Work instructions >>
**a)** According to the passage on PEO ACWA below, where are the chemical weapons stockpiles that PEO ACWA must destroy stored?
**b)** Decide whether each statement agrees with the passage on PEO ACWA below. Answer yes or no for each, and quote the words from the passage that decide it.
(i) The U.S. Army Chemical Materials Activity completed destruction of nearly 90 percent of the original stockpiles in January 2012.
(ii) PEO ACWA is responsible for destroying the remaining 25 percent of the nation's stockpiles.
(iii) Congress established the ACWA program under Public Law 104-208.
**c)** Translate this sentence from the passage on PEO ACWA below into Spanish: "PEO ACWA is responsible for destruction of the remaining 10 percent of the nation’s chemical weapons stockpiles."

Text under study >>

○ ○ ○ ○ ○ ○ ○

The Program Executive Office, Assembled Chemical Weapons Alternatives, known as PEO ACWA, is responsible for the safe and environmentally compliant destruction of the chemical weapons stockpiles stored at the U.S. Army Pueblo Chemical Depot in Colorado and the Blue Grass Army Depot in Kentucky. As a signatory to the Chemical Weapons Convention (CWC), the United States has destroyed nearly 90 percent of its original chemical weapons stockpiles, which was successfully completed by the U.S. Army Chemical Materials Activity in January 2012. PEO ACWA is responsible for destruction of the remaining 10 percent of the nation’s chemical weapons stockpiles. Watch the following video for more information about the program:
Congress established the Assembled Chemical Weapons Assessment program, known as ACWA, under Public Law 104-208 to identify and demonstrate at least two technologies as alternatives to incineration for the destruction of assembled chemical weapons.

○ ○ ○ ○ ○ ○ ○

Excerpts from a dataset

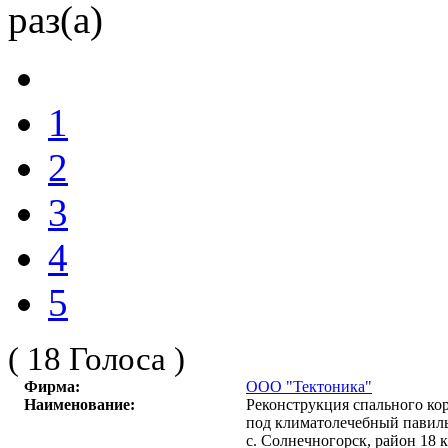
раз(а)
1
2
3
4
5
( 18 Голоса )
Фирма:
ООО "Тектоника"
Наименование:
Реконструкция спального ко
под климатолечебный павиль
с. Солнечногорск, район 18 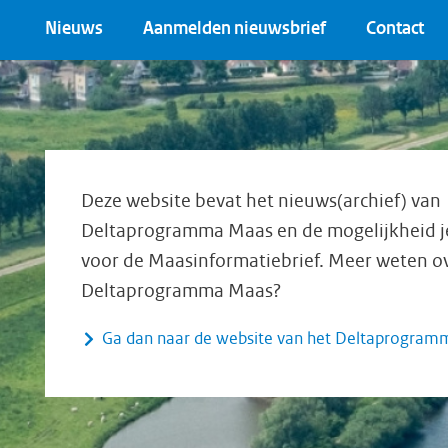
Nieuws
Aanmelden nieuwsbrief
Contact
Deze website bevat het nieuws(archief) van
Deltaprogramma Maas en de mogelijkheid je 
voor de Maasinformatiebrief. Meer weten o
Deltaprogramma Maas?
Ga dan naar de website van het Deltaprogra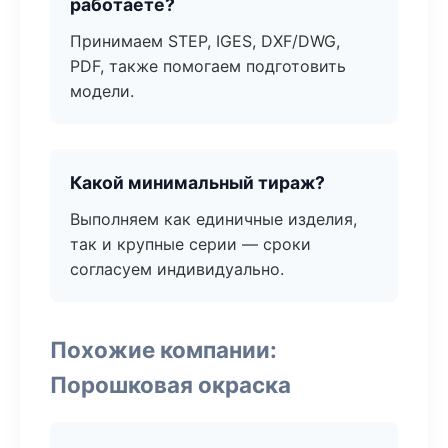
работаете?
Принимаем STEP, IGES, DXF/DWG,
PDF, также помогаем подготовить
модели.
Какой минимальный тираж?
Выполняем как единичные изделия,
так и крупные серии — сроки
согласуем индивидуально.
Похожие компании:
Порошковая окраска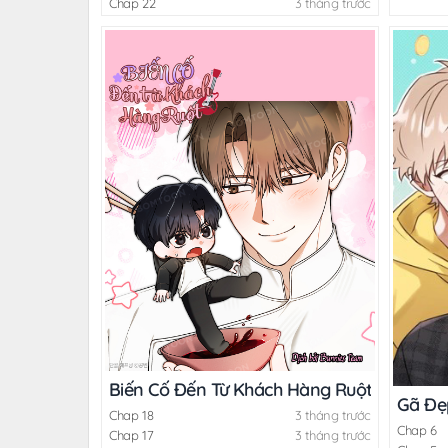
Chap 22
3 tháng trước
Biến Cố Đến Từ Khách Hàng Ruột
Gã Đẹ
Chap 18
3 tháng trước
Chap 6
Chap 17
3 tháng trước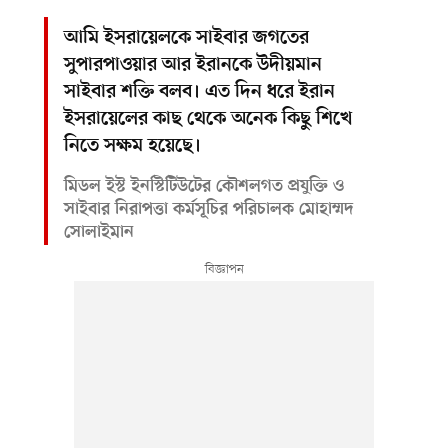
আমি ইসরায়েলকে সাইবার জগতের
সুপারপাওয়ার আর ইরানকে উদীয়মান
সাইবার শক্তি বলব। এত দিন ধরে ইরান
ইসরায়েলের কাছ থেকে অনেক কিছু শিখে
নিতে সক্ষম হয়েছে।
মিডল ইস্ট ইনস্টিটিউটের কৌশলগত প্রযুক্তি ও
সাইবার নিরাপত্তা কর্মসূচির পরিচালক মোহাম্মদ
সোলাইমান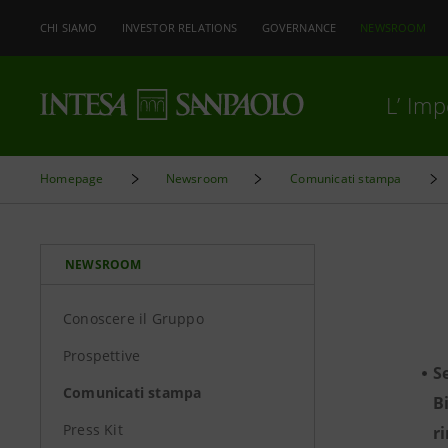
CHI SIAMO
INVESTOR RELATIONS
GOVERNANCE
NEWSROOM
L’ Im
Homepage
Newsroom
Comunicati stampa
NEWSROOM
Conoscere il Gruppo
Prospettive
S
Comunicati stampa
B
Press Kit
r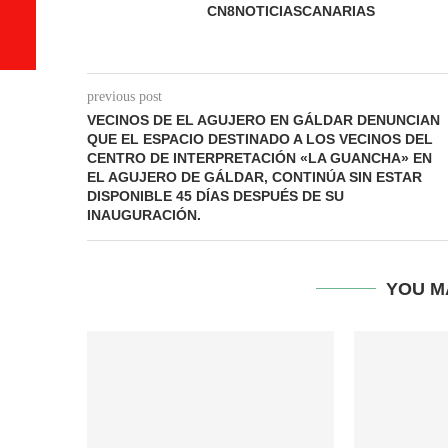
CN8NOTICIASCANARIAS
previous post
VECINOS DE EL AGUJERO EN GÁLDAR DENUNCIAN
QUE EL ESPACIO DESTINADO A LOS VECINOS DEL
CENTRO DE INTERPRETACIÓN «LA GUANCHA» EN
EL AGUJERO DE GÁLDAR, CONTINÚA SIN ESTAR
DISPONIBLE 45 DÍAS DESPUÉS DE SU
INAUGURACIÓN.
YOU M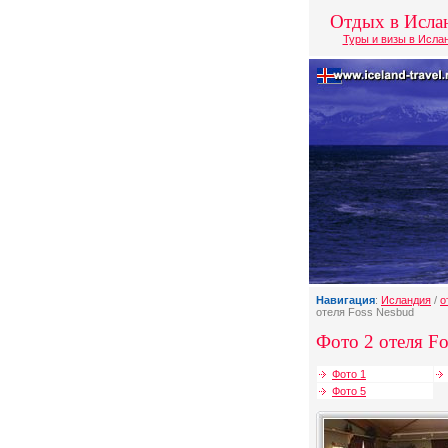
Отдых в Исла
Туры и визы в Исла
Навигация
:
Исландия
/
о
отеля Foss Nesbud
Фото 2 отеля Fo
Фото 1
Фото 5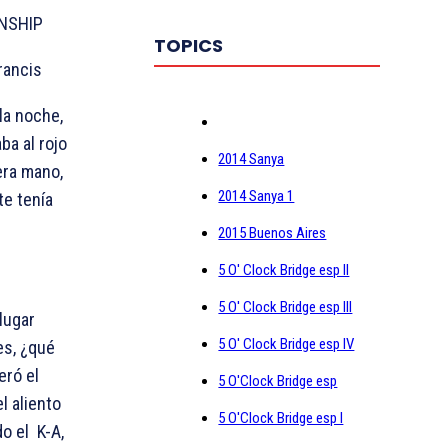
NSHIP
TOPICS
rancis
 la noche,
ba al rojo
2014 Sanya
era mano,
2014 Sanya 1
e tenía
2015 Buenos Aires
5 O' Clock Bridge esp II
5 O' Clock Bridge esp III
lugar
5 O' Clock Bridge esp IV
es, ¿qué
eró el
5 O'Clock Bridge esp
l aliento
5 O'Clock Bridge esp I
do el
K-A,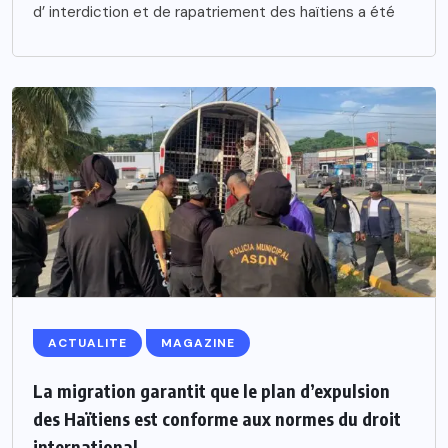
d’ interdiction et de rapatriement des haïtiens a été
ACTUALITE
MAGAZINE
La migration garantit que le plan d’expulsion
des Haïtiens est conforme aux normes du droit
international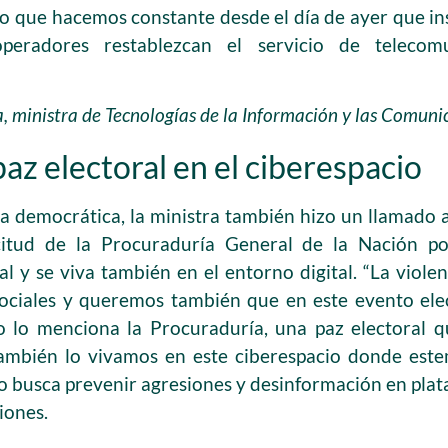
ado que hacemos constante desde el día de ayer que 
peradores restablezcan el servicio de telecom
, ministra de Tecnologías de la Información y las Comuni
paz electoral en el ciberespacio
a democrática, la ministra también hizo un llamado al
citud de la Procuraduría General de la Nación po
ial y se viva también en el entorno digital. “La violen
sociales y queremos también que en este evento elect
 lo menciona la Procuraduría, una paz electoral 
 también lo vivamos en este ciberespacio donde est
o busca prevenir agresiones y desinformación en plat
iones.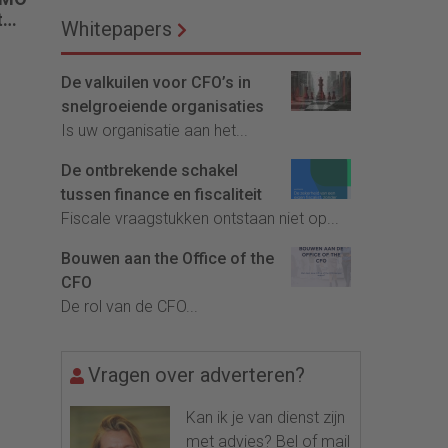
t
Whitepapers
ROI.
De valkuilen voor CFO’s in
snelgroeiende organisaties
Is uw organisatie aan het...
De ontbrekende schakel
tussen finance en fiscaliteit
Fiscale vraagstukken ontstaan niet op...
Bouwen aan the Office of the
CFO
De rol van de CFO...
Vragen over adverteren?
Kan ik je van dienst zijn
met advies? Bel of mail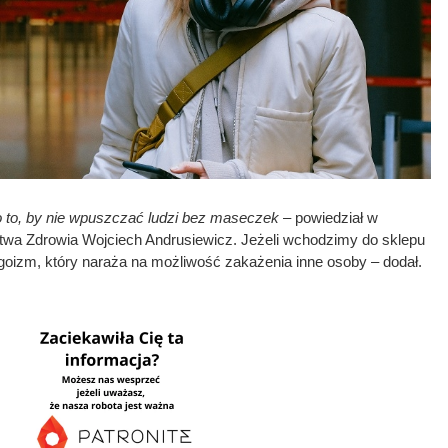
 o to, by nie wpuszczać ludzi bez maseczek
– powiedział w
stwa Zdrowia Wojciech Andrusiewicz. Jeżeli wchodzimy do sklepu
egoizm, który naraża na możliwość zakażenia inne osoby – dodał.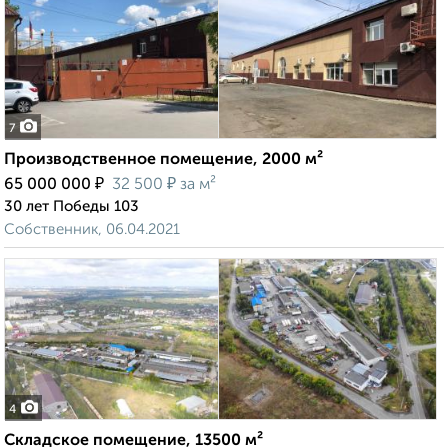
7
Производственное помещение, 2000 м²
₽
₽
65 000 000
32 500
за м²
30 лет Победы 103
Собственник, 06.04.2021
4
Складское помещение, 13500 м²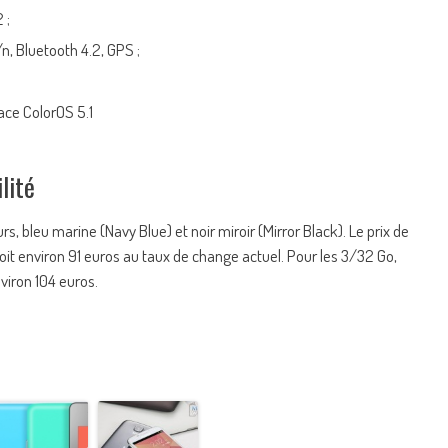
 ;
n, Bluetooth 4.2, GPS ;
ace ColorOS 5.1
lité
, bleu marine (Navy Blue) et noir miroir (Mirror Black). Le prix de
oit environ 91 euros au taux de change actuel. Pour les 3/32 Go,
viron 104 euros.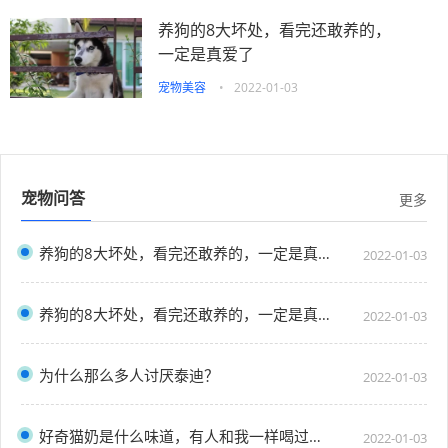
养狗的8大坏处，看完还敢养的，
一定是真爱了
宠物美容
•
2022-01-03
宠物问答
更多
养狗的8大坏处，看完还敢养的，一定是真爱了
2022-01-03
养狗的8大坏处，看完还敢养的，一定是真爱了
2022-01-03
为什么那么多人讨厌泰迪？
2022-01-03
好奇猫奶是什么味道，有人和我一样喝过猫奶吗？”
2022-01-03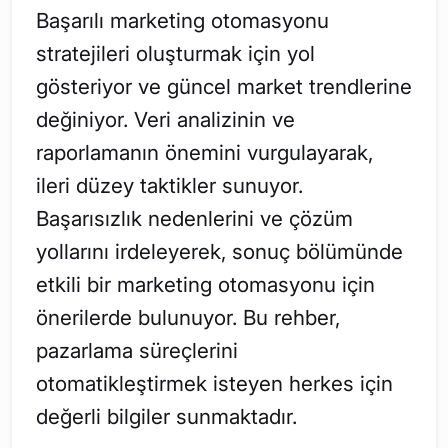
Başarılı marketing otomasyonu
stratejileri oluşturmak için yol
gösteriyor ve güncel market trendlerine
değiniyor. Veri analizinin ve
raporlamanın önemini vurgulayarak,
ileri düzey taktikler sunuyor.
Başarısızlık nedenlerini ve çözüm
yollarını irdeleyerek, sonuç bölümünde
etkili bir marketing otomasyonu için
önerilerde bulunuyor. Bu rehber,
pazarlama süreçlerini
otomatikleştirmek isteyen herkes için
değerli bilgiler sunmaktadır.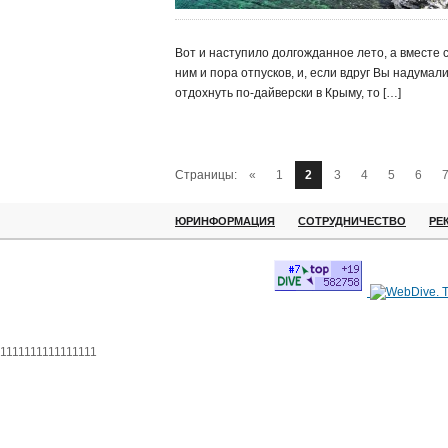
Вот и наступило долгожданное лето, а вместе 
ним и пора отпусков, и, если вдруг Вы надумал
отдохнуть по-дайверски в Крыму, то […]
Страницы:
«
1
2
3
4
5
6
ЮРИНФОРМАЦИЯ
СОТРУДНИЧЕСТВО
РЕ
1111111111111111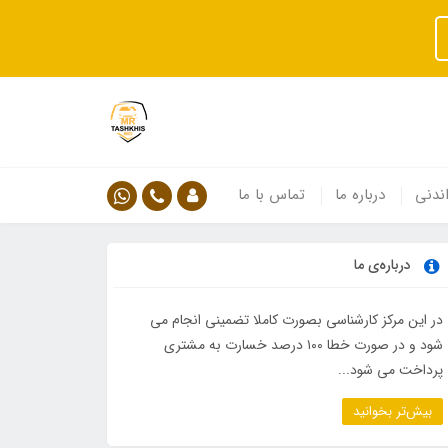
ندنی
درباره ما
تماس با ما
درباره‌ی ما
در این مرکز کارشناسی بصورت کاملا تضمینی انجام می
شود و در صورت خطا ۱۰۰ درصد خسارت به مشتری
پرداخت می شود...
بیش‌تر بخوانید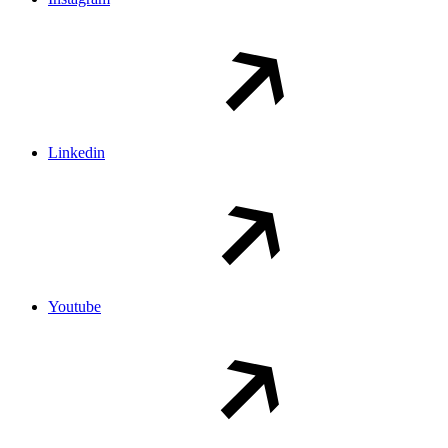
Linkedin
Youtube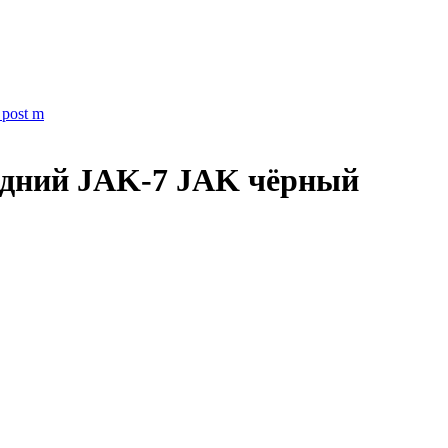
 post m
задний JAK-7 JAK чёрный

○ ○ ○ ○ ○ ○ ○

Responses to the exercise >>
**a)** They are stored at the U.S. Army Pueblo Chemical Depot in Colorado and the Blue Grass Army Depot in Kentucky.

**b)**
(i) Yes: "the United States has destroyed nearly 90 percent of its original chemical weapons stockpiles, which was successfully completed by the U.S. Army Chemical Materials Activity in January 2012."
(ii) No: "PEO ACWA is responsible for destruction of the remaining 10 percent of the nation’s chemical weapons stockpiles."
(iii) Yes: "Congress established the Assembled Chemical Weapons Assessment program, known as ACWA, under Public Law 104-208."

**c)** PEO ACWA es responsable de la destrucción del 10 por ciento restante de las reservas de armas químicas del país.